Toms River had 46 overdoses in 2016, he said.

That’s almost one quarter of the total 209 overdoses in the county.

The results of a 2016 drug bust in Ocean County. (Photo by Micromedia Publications)

In 2016, there were 221 deployments of Narcan, the chemical spray that reverses overdoses. However, Little warned that this figure is just from the police department alone. This does not include paramedics.

Some doctors are prescribing pharmaceuticals too much, he said. Some people doctor shop, trying to find one that will prescribe what they want.

Then, there is another problem of people keeping medications in their home and it getting stolen, he said. This is why the town has a mailbox-like place for people to drop off unused prescriptions. The department also goes around to events with mobile drop-off. They collected 2,000 pounds of prescriptions last year.

“Growing up in Toms River…overdoses were rare and was on the other side of the tracks, so to speak,” Council President Alfonso Manforti said. “Now, everybody knows a family who is affected.”

He related that his 27-year-old daughter sees three or four deaths of people she knows a year.

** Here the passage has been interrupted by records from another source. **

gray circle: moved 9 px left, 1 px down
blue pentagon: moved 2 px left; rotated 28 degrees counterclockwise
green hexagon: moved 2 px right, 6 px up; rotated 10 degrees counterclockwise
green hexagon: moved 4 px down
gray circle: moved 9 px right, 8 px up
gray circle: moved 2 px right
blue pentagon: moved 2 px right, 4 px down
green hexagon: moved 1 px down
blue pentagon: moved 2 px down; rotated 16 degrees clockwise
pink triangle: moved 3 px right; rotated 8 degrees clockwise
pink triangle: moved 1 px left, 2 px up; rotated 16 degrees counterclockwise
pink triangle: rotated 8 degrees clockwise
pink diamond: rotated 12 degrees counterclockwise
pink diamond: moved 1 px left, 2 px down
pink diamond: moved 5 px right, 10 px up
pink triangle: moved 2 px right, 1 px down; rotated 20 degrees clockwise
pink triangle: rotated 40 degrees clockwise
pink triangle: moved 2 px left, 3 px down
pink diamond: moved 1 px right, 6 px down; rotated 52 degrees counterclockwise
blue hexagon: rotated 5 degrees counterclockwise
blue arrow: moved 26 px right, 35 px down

“Can you hold doctors responsible? I don’t think so. They’re going by what the drug companies tell them. It’s all about profits. It’s all about market shares, and it’s all at the expense of our kids,” he said.

“Every day, you see and obituary in the paper of young people dying suddenly. You know that’s a tragedy for the family,” Kelaher said.

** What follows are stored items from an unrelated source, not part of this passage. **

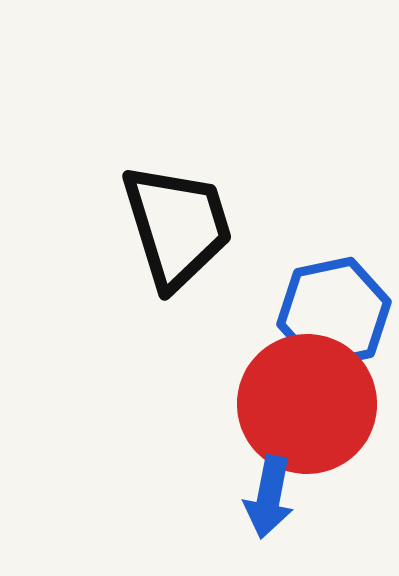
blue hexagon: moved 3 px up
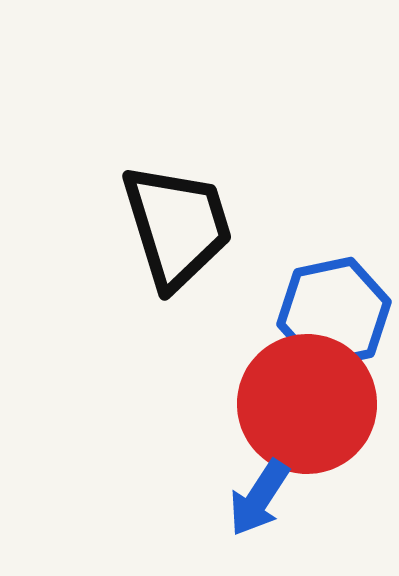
blue arrow: moved 10 px left, 1 px down; rotated 22 degrees clockwise
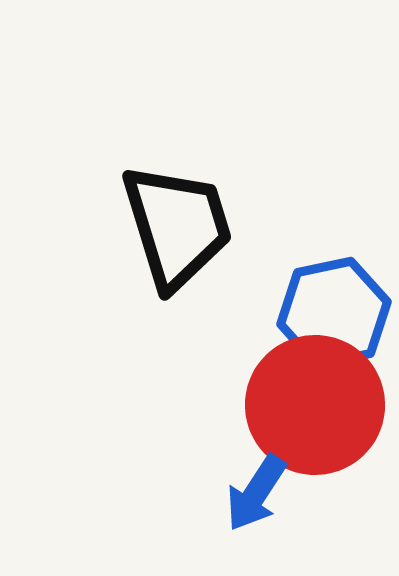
red circle: moved 8 px right, 1 px down
blue arrow: moved 3 px left, 5 px up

The lawsuit is not costing the township any money, he said. The law firm is confident that they will win, and all of the plaintiffs will share in any money awarded. But the main goal is to use the suit to force changes in the pharmaceutical industry so that these drugs won’t be so widespread.

“The Toms River Council and Mayor Kelaher recognize that they must take dramatic action to bring critical aid, treatment, and other resources into the community to combat the opioid crisis,” said Motley Rice LLC co-founder Joe Rice in a press release.

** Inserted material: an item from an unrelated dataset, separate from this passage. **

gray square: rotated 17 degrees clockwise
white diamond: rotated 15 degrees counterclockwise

“We are ready to hit the ground running to help Toms River. It is only through strong leadership and an all-around approach that real change can happen,” said Andrew D’Arcy of D’Arcy Johnson Day, in a press release.

The team leading the case is led by Rice and Linda Singer, former attorney general of Washington, D.C. Other entities that have joined the complaint include the city of Chicago; counties of Santa Clara in California, Albany in New York, and Summit in Ohio; and the states of Alaska, New Hampshire, and South Carolina.

Another Way To Fight

File photo

This lawsuit is just one way to fight the opioid epidemic, and the other aspects are still being done, officials said.

Education is used to try to prevent addictions before they start, Chief Little said. Officers are in the schools. Residents are informed of how unused medications can get into the wrong hands.

Enforcement is another key, but there has been challenges. Dealers are still being arrested, but with bail reform, some of them are right back out on the street, Little said.

There’s also a disconnect after someone is brought in to a hospital. The hospital can’t keep them there. It’s not a jail. So, they are released and go back to their habit.

“We deal with the same person two or three times a day,” he said, and one of those times, they might not be able to be saved.

Blue HART

The county has a program called Blue HART, in which anyone wanting treatment can come into a police station, turn in their drugs, and be screened for an addiction program. This program is active in Brick, Manchester, Lacey, Stafford, and Ocean Gate.

It’s not officially in Toms River, but they do their own version, Little said. Anybody who comes into the department asking for help is not going to get turned away. The problem is that it is hard to find space at rehab centers for this volume of people. And, if they’re not given help right away, they might not ask a second time.

These rehab places also need to be vetted to make sure they are helping addicts and doing what they are supposed to be doing, he said.

“Whenever you have a program, you have people who will take advantage of it,” he said.

Some of these facilities are out of state. When an addict completes a portion of their treatment, they are released to a halfway house in that area, so that can cause problems in those towns.